→ **What this task involves**:
Output every one of the lines below verbatim, in the same order.

→ **Extracted material**:
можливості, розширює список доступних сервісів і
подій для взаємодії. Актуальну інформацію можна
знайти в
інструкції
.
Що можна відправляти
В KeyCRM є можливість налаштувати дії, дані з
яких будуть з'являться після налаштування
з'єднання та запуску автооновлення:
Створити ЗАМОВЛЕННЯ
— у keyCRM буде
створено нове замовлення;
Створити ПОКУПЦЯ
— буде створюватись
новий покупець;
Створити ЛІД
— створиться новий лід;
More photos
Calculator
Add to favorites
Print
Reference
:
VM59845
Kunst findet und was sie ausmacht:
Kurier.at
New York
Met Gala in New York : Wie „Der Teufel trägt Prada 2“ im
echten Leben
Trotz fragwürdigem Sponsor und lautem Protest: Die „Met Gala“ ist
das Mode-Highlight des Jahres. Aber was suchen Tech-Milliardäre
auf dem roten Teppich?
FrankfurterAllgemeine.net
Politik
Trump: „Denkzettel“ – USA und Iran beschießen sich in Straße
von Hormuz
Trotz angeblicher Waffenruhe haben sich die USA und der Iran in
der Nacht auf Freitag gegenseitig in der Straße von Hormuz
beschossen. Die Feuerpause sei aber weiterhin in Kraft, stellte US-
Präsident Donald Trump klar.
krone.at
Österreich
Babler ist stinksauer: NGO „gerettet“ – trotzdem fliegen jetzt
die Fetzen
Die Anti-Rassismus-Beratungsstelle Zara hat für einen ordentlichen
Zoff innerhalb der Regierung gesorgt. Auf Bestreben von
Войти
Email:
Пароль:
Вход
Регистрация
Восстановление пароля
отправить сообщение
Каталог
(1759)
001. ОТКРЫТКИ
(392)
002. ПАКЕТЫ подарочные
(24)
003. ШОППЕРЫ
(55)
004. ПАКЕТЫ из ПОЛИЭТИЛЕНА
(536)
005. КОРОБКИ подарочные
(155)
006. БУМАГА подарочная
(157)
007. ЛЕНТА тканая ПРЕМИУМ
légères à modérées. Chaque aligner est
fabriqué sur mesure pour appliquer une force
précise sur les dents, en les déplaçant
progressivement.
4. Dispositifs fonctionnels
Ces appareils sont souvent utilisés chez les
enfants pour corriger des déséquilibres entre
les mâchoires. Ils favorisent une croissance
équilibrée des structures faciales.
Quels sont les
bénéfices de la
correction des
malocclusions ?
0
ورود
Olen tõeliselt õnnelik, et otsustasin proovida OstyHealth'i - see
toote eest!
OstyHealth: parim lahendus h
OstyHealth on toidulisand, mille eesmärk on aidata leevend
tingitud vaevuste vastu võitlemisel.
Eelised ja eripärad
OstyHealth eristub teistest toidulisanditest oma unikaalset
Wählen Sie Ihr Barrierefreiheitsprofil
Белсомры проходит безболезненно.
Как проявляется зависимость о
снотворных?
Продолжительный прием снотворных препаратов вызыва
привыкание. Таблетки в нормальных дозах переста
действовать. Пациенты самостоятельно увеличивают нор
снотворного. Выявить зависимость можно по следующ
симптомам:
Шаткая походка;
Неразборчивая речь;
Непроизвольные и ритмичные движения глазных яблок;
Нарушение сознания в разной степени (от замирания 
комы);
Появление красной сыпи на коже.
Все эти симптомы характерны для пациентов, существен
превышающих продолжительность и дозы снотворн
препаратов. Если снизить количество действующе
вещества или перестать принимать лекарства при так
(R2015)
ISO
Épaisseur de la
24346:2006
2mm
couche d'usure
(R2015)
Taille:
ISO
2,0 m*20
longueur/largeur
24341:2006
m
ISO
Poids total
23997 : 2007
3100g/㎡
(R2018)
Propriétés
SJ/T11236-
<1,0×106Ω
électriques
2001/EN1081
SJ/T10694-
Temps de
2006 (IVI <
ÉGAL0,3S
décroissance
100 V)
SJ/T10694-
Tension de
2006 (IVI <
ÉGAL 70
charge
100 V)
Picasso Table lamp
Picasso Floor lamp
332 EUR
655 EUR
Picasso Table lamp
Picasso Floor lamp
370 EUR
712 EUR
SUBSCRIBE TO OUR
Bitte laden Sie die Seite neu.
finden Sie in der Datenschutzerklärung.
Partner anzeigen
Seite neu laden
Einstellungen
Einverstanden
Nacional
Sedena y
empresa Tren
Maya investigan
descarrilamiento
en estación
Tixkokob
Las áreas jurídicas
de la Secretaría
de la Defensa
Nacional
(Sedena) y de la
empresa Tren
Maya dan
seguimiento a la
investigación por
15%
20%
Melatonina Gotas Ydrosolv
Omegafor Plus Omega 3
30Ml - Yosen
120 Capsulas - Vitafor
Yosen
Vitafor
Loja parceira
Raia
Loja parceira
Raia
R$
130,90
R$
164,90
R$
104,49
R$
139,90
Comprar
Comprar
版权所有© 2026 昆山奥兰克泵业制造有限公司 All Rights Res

→ **Answer to this problem**:
можливості, розширює список доступних сервісів і
подій для взаємодії. Актуальну інформацію можна
знайти в
інструкції
.
Що можна відправляти
В KeyCRM є можливість налаштувати дії, дані з
яких будуть з'являться після налаштування
з'єднання та запуску автооновлення:
Створити ЗАМОВЛЕННЯ
— у keyCRM буде
створено нове замовлення;
Створити ПОКУПЦЯ
— буде створюватись
новий покупець;
Створити ЛІД
— створиться новий лід;
More photos
Calculator
Add to favorites
Print
Reference
:
VM59845
Kunst findet und was sie ausmacht:
Kurier.at
New York
Met Gala in New York : Wie „Der Teufel trägt Prada 2“ im
echten Leben
Trotz fragwürdigem Sponsor und lautem Protest: Die „Met Gala“ ist
das Mode-Highlight des Jahres. Aber was suchen Tech-Milliardäre
auf dem roten Teppich?
FrankfurterAllgemeine.net
Politik
Trump: „Denkzettel“ – USA und Iran beschießen sich in Straße
von Hormuz
Trotz angeblicher Waffenruhe haben sich die USA und der Iran in
der Nacht auf Freitag gegenseitig in der Straße von Hormuz
beschossen. Die Feuerpause sei aber weiterhin in Kraft, stellte US-
Präsident Donald Trump klar.
krone.at
Österreich
Babler ist stinksauer: NGO „gerettet“ – trotzdem fliegen jetzt
die Fetzen
Die Anti-Rassismus-Beratungsstelle Zara hat für einen ordentlichen
Zoff innerhalb der Regierung gesorgt. Auf Bestreben von
Войти
Email:
Пароль:
Вход
Регистрация
Восстановление пароля
отправить сообщение
Каталог
(1759)
001. ОТКРЫТКИ
(392)
002. ПАКЕТЫ подарочные
(24)
003. ШОППЕРЫ
(55)
004. ПАКЕТЫ из ПОЛИЭТИЛЕНА
(536)
005. КОРОБКИ подарочные
(155)
006. БУМАГА подарочная
(157)
007. ЛЕНТА тканая ПРЕМИУМ
légères à modérées. Chaque aligner est
fabriqué sur mesure pour appliquer une force
précise sur les dents, en les déplaçant
progressivement.
4. Dispositifs fonctionnels
Ces appareils sont souvent utilisés chez les
enfants pour corriger des déséquilibres entre
les mâchoires. Ils favorisent une croissance
équilibrée des structures faciales.
Quels sont les
bénéfices de la
correction des
malocclusions ?
0
ورود
Olen tõeliselt õnnelik, et otsustasin proovida OstyHealth'i - see
toote eest!
OstyHealth: parim lahendus h
OstyHealth on toidulisand, mille eesmärk on aidata leevend
tingitud vaevuste vastu võitlemisel.
Eelised ja eripärad
OstyHealth eristub teistest toidulisanditest oma unikaalset
Wählen Sie Ihr Barrierefreiheitsprofil
Белсомры проходит безболезненно.
Как проявляется зависимость о
снотворных?
Продолжительный прием снотворных препаратов вызыва
привыкание. Таблетки в нормальных дозах переста
действовать. Пациенты самостоятельно увеличивают нор
снотворного. Выявить зависимость можно по следующ
симптомам:
Шаткая походка;
Неразборчивая речь;
Непроизвольные и ритмичные движения глазных яблок;
Нарушение сознания в разной степени (от замирания 
комы);
Появление красной сыпи на коже.
Все эти симптомы характерны для пациентов, существен
превышающих продолжительность и дозы снотворн
препаратов. Если снизить количество действующе
вещества или перестать принимать лекарства при так
(R2015)
ISO
Épaisseur de la
24346:2006
2mm
couche d'usure
(R2015)
Taille:
ISO
2,0 m*20
longueur/largeur
24341:2006
m
ISO
Poids total
23997 : 2007
3100g/㎡
(R2018)
Propriétés
SJ/T11236-
<1,0×106Ω
électriques
2001/EN1081
SJ/T10694-
Temps de
2006 (IVI <
ÉGAL0,3S
décroissance
100 V)
SJ/T10694-
Tension de
2006 (IVI <
ÉGAL 70
charge
100 V)
Picasso Table lamp
Picasso Floor lamp
332 EUR
655 EUR
Picasso Table lamp
Picasso Floor lamp
370 EUR
712 EUR
SUBSCRIBE TO OUR
Bitte laden Sie die Seite neu.
finden Sie in der Datenschutzerklärung.
Partner anzeigen
Seite neu laden
Einstellungen
Einverstanden
Nacional
Sedena y
empresa Tren
Maya investigan
descarrilamiento
en estación
Tixkokob
Las áreas jurídicas
de la Secretaría
de la Defensa
Nacional
(Sedena) y de la
empresa Tren
Maya dan
seguimiento a la
investigación por
15%
20%
Melatonina Gotas Ydrosolv
Omegafor Plus Omega 3
30Ml - Yosen
120 Capsulas - Vitafor
Yosen
Vitafor
Loja parceira
Raia
Loja parceira
Raia
R$
130,90
R$
164,90
R$
104,49
R$
139,90
Comprar
Comprar
版权所有© 2026 昆山奥兰克泵业制造有限公司 All Rights Res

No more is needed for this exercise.